Gather all lines in the entries below that include the word "Close".

Stored records:
————

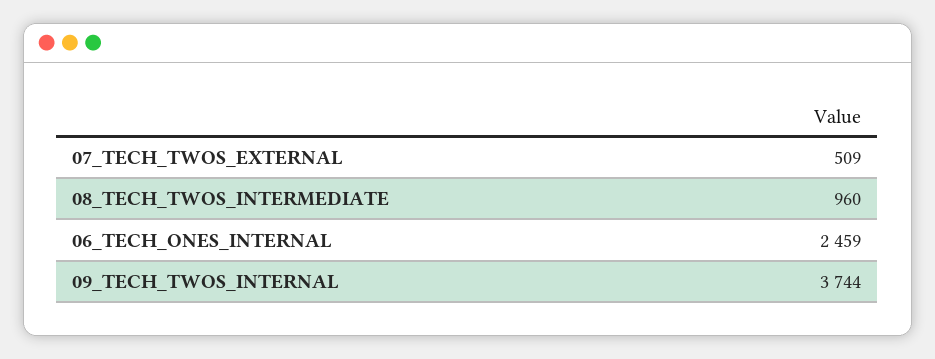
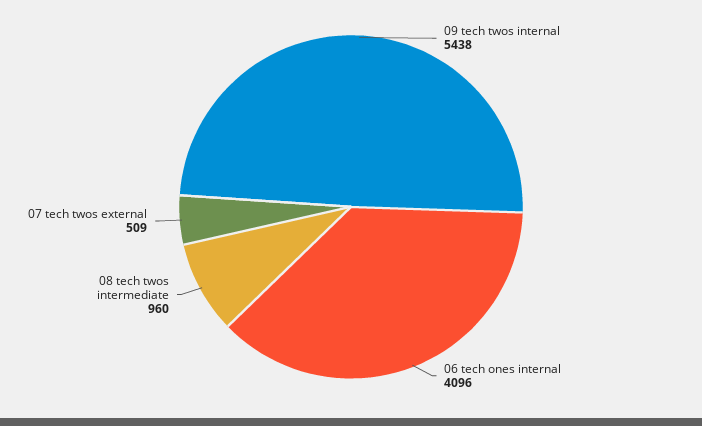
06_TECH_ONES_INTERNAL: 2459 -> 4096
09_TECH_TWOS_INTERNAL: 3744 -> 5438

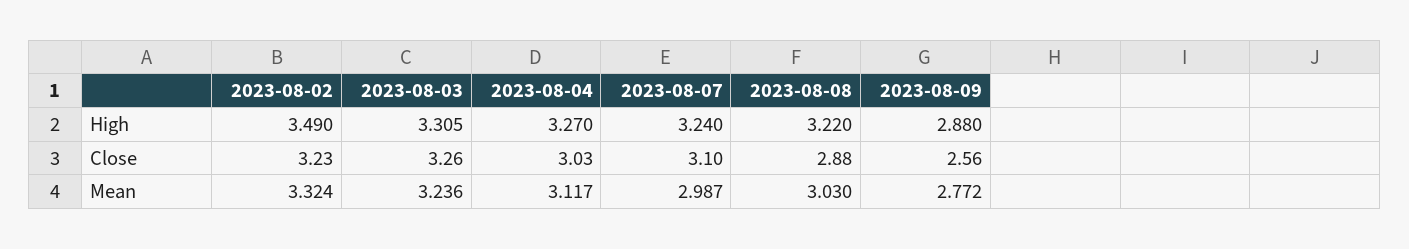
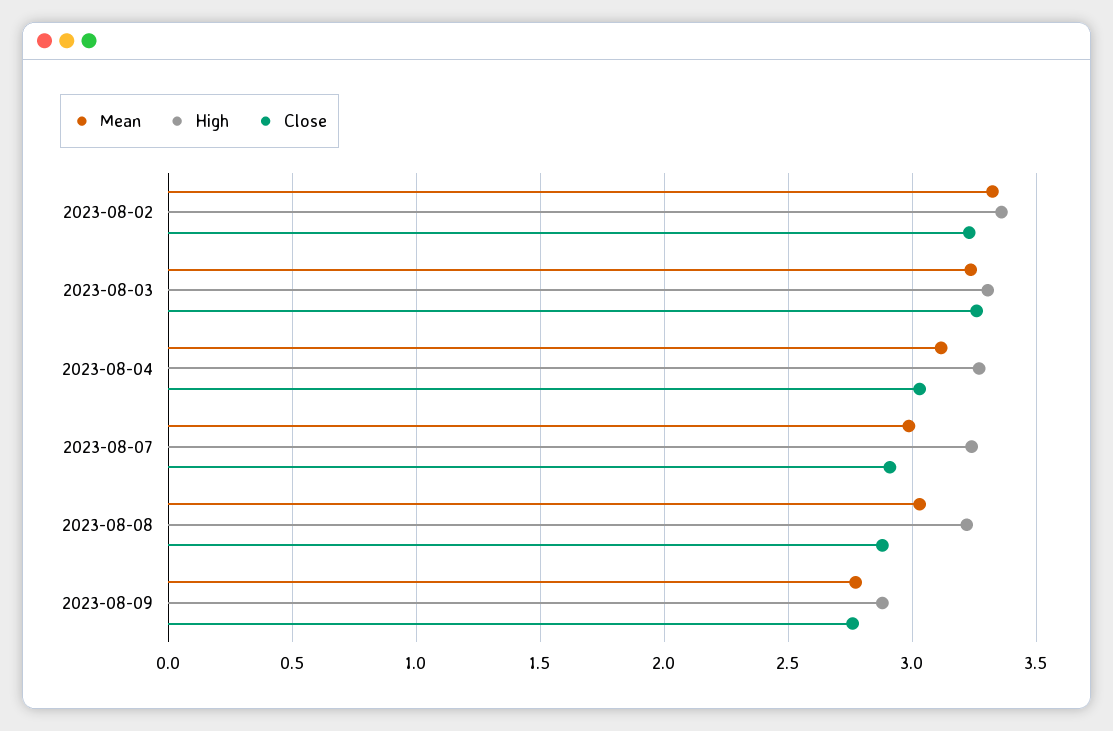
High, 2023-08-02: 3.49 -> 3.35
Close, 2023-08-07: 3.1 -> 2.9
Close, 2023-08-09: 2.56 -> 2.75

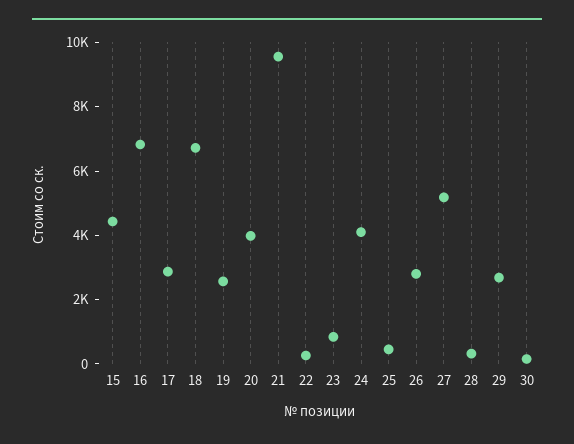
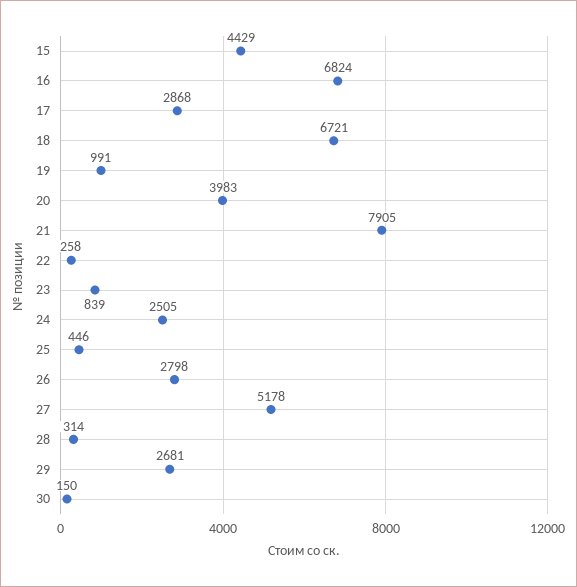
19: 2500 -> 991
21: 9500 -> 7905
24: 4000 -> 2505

————

> **Exercise answer**
Close, 2023-08-07: 3.1 -> 2.9
Close, 2023-08-09: 2.56 -> 2.75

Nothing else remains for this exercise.